Gambaran ini semakin jelas ketika melihat berbagai rintangan yang dihadapi dalam proses produksi. Mulai dari keterbatasan dana, teknologi yang masih tertinggal, hingga kurangnya dukungan infrastruktur yang memadai. Esemka, yang seharusnya menjadi simbol kemandirian, justru terjebak dalam kerumitan birokrasi dan tantangan industri yang rumit. Banyak yang merasa bahwa proyek ini berjalan di tempat, tidak memberikan kontribusi nyata pada perkembangan sektor otomotif nasional.
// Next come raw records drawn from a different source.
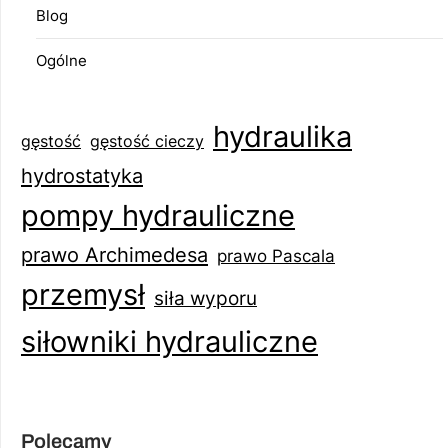
Blog
Ogólne
hydraulika
gęstość
gęstość cieczy
hydrostatyka
pompy hydrauliczne
prawo Archimedesa
prawo Pascala
przemysł
siła wyporu
siłowniki hydrauliczne
Polecamy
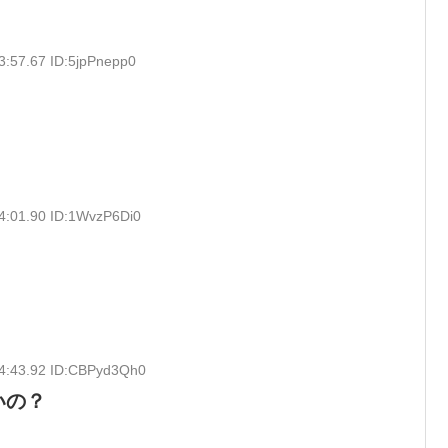
3:57.67 ID:5jpPnepp0
4:01.90 ID:1WvzP6Di0
04:43.92 ID:CBPyd3Qh0
いの？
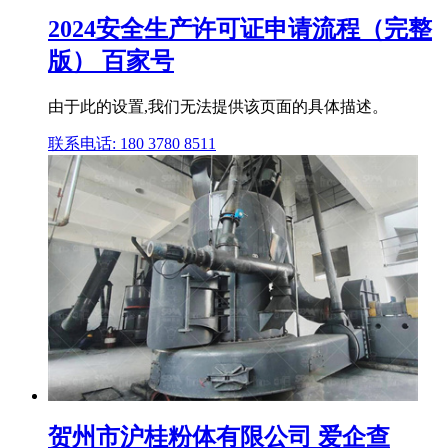
2024安全生产许可证申请流程（完整
版） 百家号
由于此的设置,我们无法提供该页面的具体描述。
联系电话: 180 3780 8511
贺州市沪桂粉体有限公司 爱企查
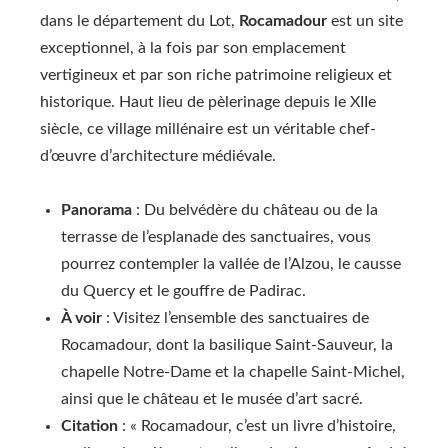
dans le département du Lot,
Rocamadour
est un site
exceptionnel, à la fois par son emplacement
vertigineux et par son riche patrimoine religieux et
historique. Haut lieu de pèlerinage depuis le XIIe
siècle, ce village millénaire est un véritable chef-
d’œuvre d’architecture médiévale.
Panorama
: Du belvédère du château ou de la
terrasse de l’esplanade des sanctuaires, vous
pourrez contempler la vallée de l’Alzou, le causse
du Quercy et le gouffre de Padirac.
À voir
: Visitez l’ensemble des sanctuaires de
Rocamadour, dont la basilique Saint-Sauveur, la
chapelle Notre-Dame et la chapelle Saint-Michel,
ainsi que le château et le musée d’art sacré.
Citation
: « Rocamadour, c’est un livre d’histoire,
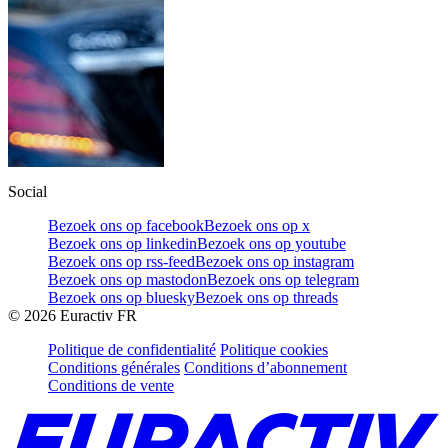
Social
Bezoek ons op facebook
Bezoek ons op x
Bezoek ons op linkedin
Bezoek ons op youtube
Bezoek ons op rss-feed
Bezoek ons op instagram
Bezoek ons op mastodon
Bezoek ons op telegram
Bezoek ons op bluesky
Bezoek ons op threads
©
2026
Euractiv FR
Politique de confidentialité
Politique cookies
Conditions générales
Conditions d’abonnement
Conditions de vente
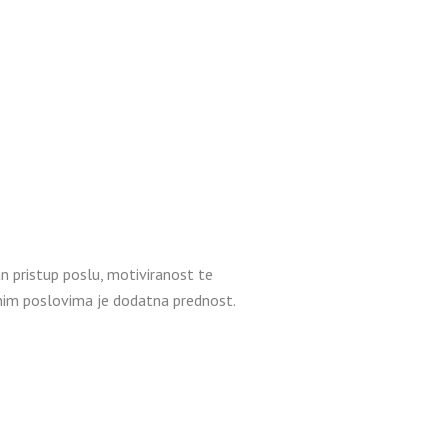
n pristup poslu, motiviranost te
ličnim poslovima je dodatna prednost.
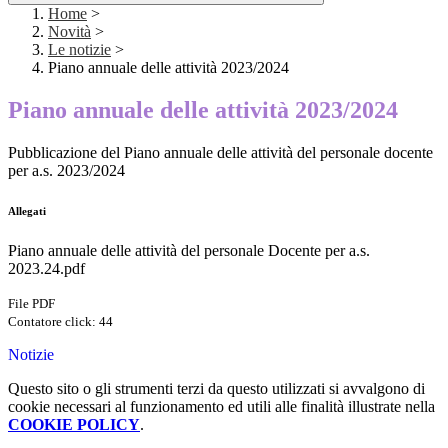
Home
>
Novità
>
Le notizie
>
Piano annuale delle attività 2023/2024
Piano annuale delle attività 2023/2024
Pubblicazione del Piano annuale delle attività del personale docente
per a.s. 2023/2024
Allegati
Piano annuale delle attività del personale Docente per a.s.
2023.24.pdf
File PDF
Contatore click: 44
Notizie
Questo sito o gli strumenti terzi da questo utilizzati si avvalgono di
cookie necessari al funzionamento ed utili alle finalità illustrate nella
COOKIE POLICY
.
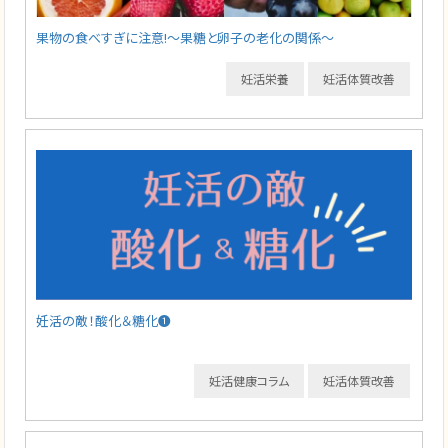
果物の食べすぎに注意!～果糖と卵子の老化の関係～
妊活栄養
妊活体質改善
妊活の敵！酸化＆糖化❶
妊活健康コラム
妊活体質改善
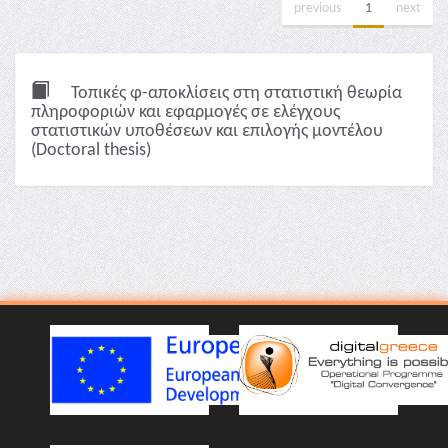
previous
1
next
Τοπικές φ-αποκλίσεις στη στατιστική θεωρία
πληροφοριών και εφαρμογές σε ελέγχους
στατιστικών υποθέσεων και επιλογής μοντέλου
(Doctoral thesis)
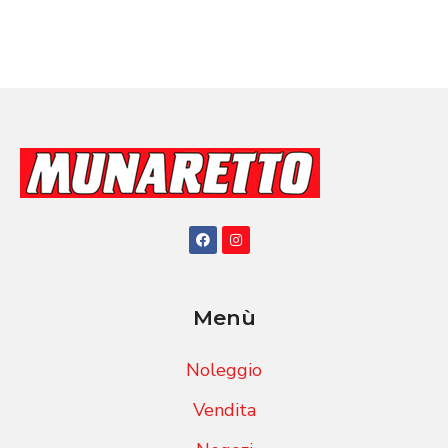
Menù
Noleggio
Vendita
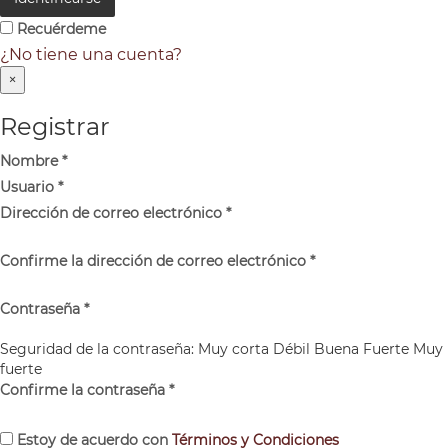
Recuérdeme
¿No tiene una cuenta?
×
Registrar
Nombre
*
Usuario
*
Dirección de correo electrónico
*
Confirme la dirección de correo electrónico
*
Contraseña
*
Seguridad de la contraseña:
Muy corta
Débil
Buena
Fuerte
Muy
fuerte
Confirme la contraseña
*
Estoy de acuerdo con
Términos y Condiciones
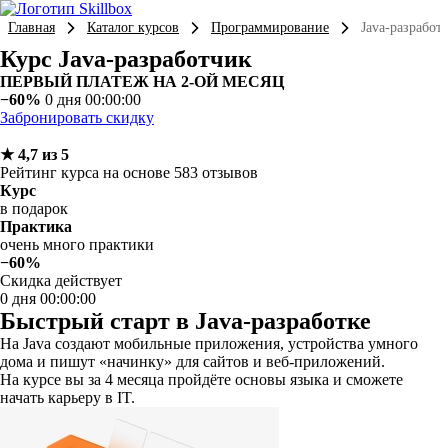
Главная
Каталог курсов
Программирование
Java-разработ
Курс Java-разработчик
ПЕРВЫЙ ПЛАТЕЖ НА 2-ОЙ МЕСЯЦ
−60%
0 дня 00:00:00
Забронировать скидку
★ 4,7 из 5
Рейтинг курса на основе 583 отзывов
Курс
в подарок
Практика
очень много практики
−60%
Скидка действует
0 дня 00:00:00
Быстрый старт в Java-разработке
На Java создают мобильные приложения, устройства умного
дома и пишут «начинку» для сайтов и веб-приложений.
На курсе вы за 4 месяца пройдёте основы языка и сможете
начать карьеру в IT.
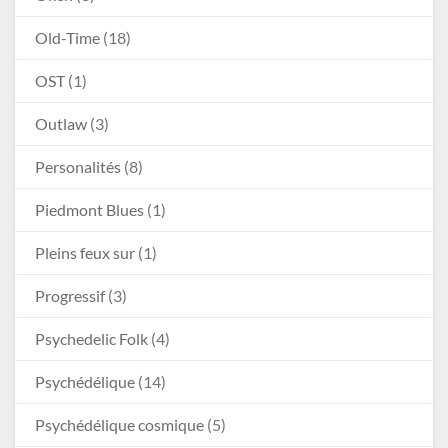
Old-Time
(18)
OST
(1)
Outlaw
(3)
Personalités
(8)
Piedmont Blues
(1)
Pleins feux sur
(1)
Progressif
(3)
Psychedelic Folk
(4)
Psychédélique
(14)
Psychédélique cosmique
(5)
Manufaktur mobil adalah industri yang kompleks dan membutuhkan investasi yang besar. Sayangnya, Esemka belum berhasil menarik minat investor untuk berkolaborasi. Beberapa pengamat menilai bahwa strategi pemasaran yang diterapkan kurang efektif dan belum mampu menjangkau pasar yang lebih luas. Dalam industri otomotif yang sangat kompetitif, kehadiran mobil nasional seharusnya bisa menawarkan sesuatu yang berbeda dan berkualitas agar dapat bersaing dengan merek-merek internasional.
Di samping itu, ada pula isu ketersediaan suku cadang dan layanan purna jual yang menjadi perhatian masyarakat. Banyak yang khawatir jika Esemka mulai diproduksi secara massal, apakah akan ada cukup dukungan untuk pemilik mobil ini di kemudian hari? Ketidakpastian ini menambah keraguan terhadap keberlanjutan proyek Esemka sebagai mobil nasional yang berkualitas.